Independent U.S. House candidate Alyse Galvin. (Photo courtesy Emily Russell/Alaska Public Media)
Alyse Galvin in 2018. She was the Democratic-endorsed U.S. House candidate in 2018 and 2020. (Photo by Emily Russell/Alaska Public Media)

Alyse Galvin, the Democratic-endorsed U.S. House candidate in 2018 and 2020, will run for the Alaska Legislature in 2022, she said Monday.

Galvin has filed a letter of intent with the Alaska Public Offices Commission, but in a brief interview said she doesn’t yet know whether she will run for state House or state Senate. She will make that decision after the end of Alaska’s legally challenged redistricting process.

“I’m intending to run for Alaska Legislature. That’s the big news,” she said.

Galvin said she will run as an independent interested in joining a multiparty coalition.

Galvin’s decision means she likely will not challenge incumbent U.S. Rep. Don Young, R-Alaska, for a third time. Galvin didn’t rule out another run for federal office but said it would take the equivalent of an “earthquake” to change her mind.

No registered Democrats have yet entered the race for U.S. House or U.S. Senate.

Galvin is a registered nonpartisan voter, and under Alaska’s newly redrawn legislative districts, she lives in a Midtown Anchorage state House district with no incumbents.

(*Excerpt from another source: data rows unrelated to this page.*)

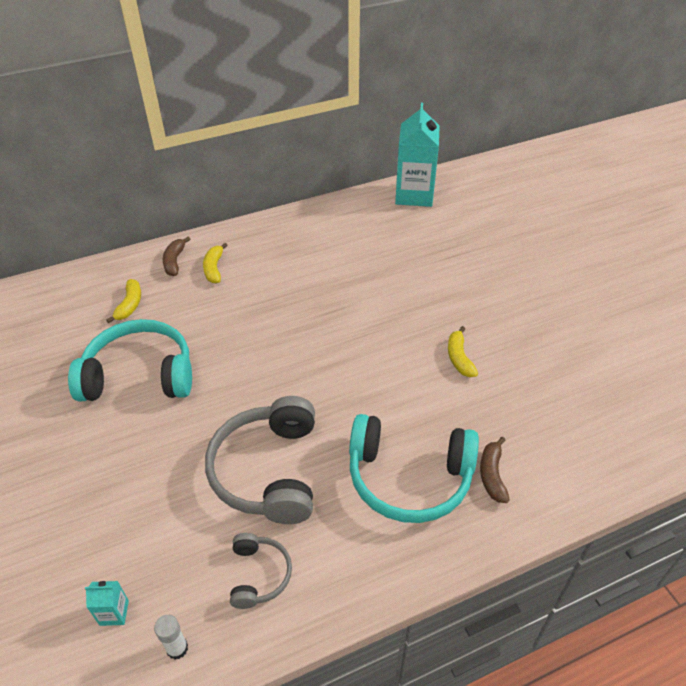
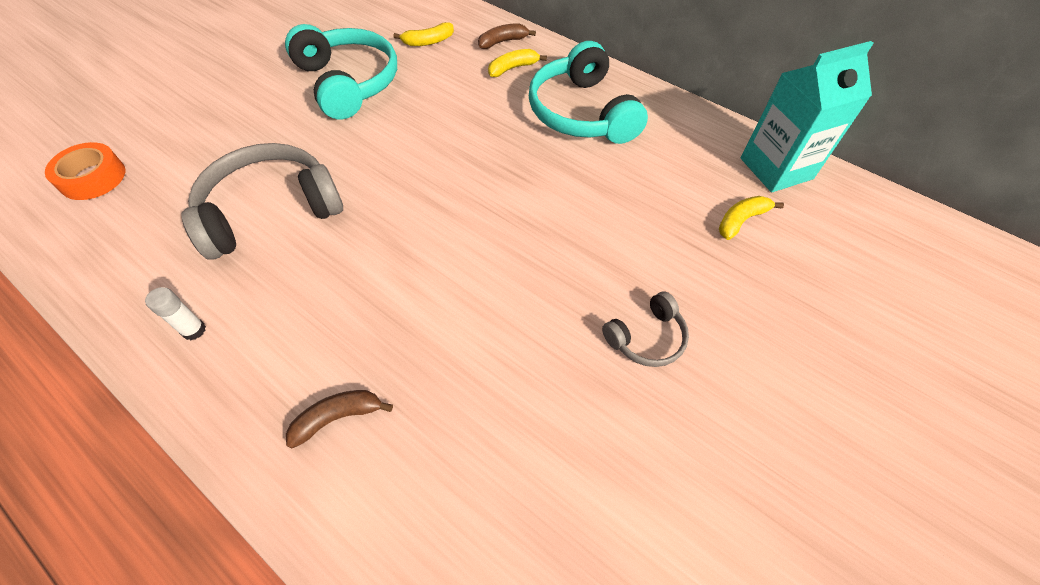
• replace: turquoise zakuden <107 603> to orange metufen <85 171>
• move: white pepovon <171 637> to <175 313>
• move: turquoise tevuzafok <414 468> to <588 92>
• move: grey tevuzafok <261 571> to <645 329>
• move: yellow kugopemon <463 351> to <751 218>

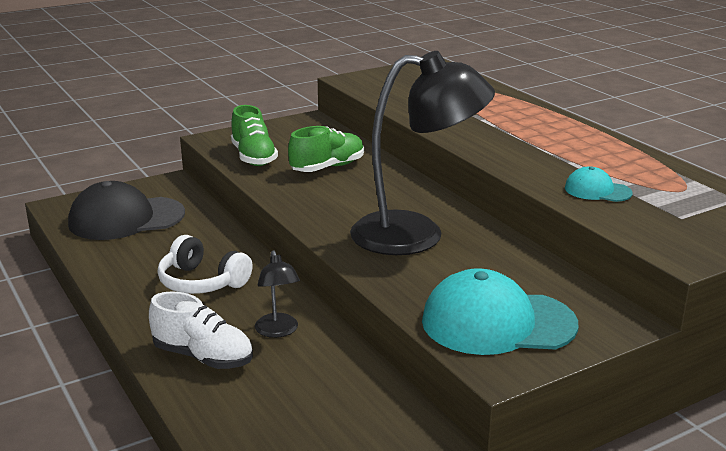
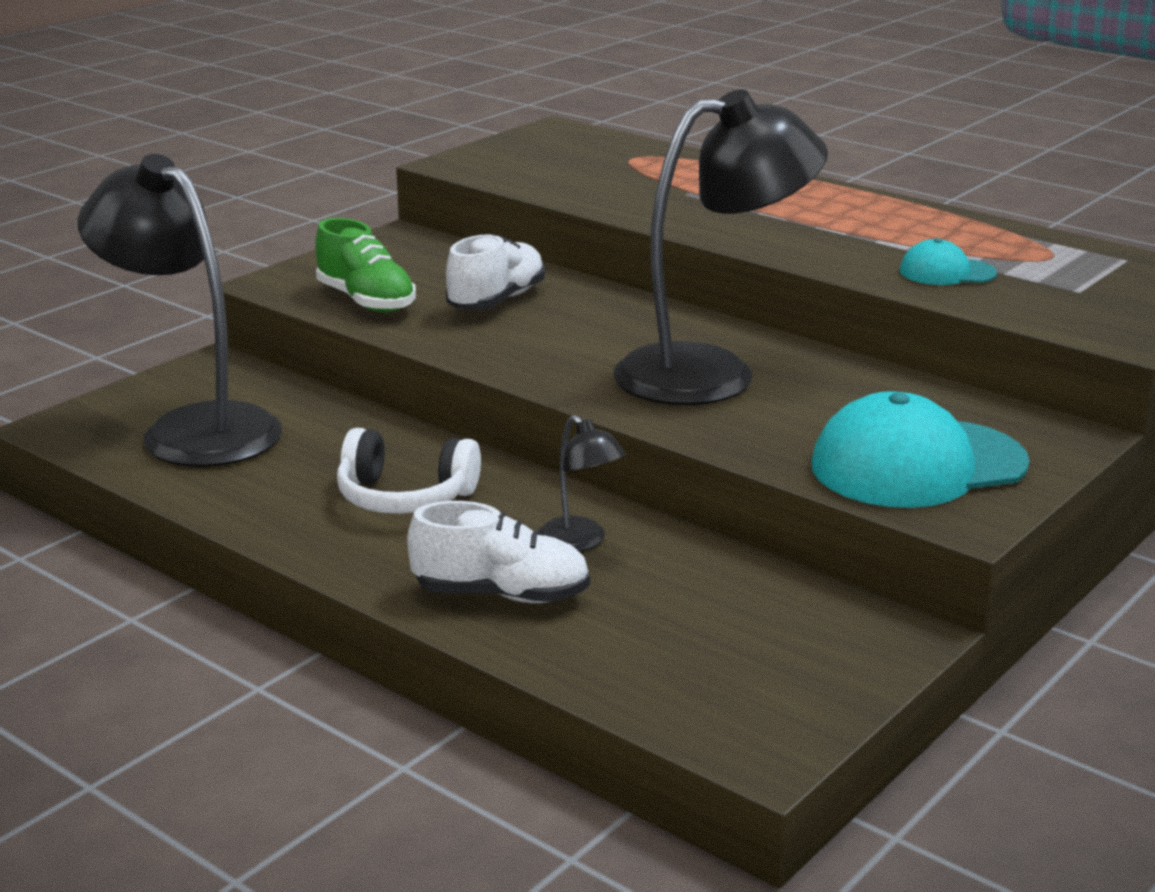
• replace: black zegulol <126 210> to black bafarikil <179 310>
• recolor: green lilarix <326 149> to white lilarix <495 271>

Rep. Andy Josephson, D-Anchorage, currently represents Galvin’s neighborhood but was redistricted into the same downtown Anchorage district as Rep. Chris Tuck, D-Anchorage.

Jim Wright, a Democratic candidate, has registered to run for state House in the district he shares with Galvin, which has the fifth-strongest Democratic lean of Alaska’s 40 state House districts, according to preliminary estimates.

Galvin’s prospective state Senate district is currently represented by Sen. Elvi Gray-Jackson, D-Anchorage, but the Alaska Democratic Party is urging Gray-Jackson to run for U.S. Senate instead. If that happens, the Senate district would have no incumbent.

Galvin declined to discuss Gray-Jackson’s possible U.S. Senate run.

The situation could change entirely if state judges rule Alaska’s newly drawn legislative districts unconstitutional. Five lawsuits were filed against the proposal approved in November, and those cases have been combined into a single sprawling lawsuit that will be decided by Feb. 15.

An almost-certain appeal will place the issue in front of the Alaska Supreme Court, which must rule by April 1.

Before she decides which race to join, “I’m going to wait and let the redistricting kind of settle down for a minute,” Galvin said.

Correction: An earlier version of this story incorrectly reported Jim Wright’s political affiliation and which state House lawmaker currently represents the neighborhood he and Alyse Galvin reside in. Wright is a registered Democrat and is running as a Democratic candidate, not as a nonpartisan. The neighborhood he and Galvin live in is currently represented by Rep. Andy Josephson, D-Anchorage, not Harriet Drummond, D-Anchorage.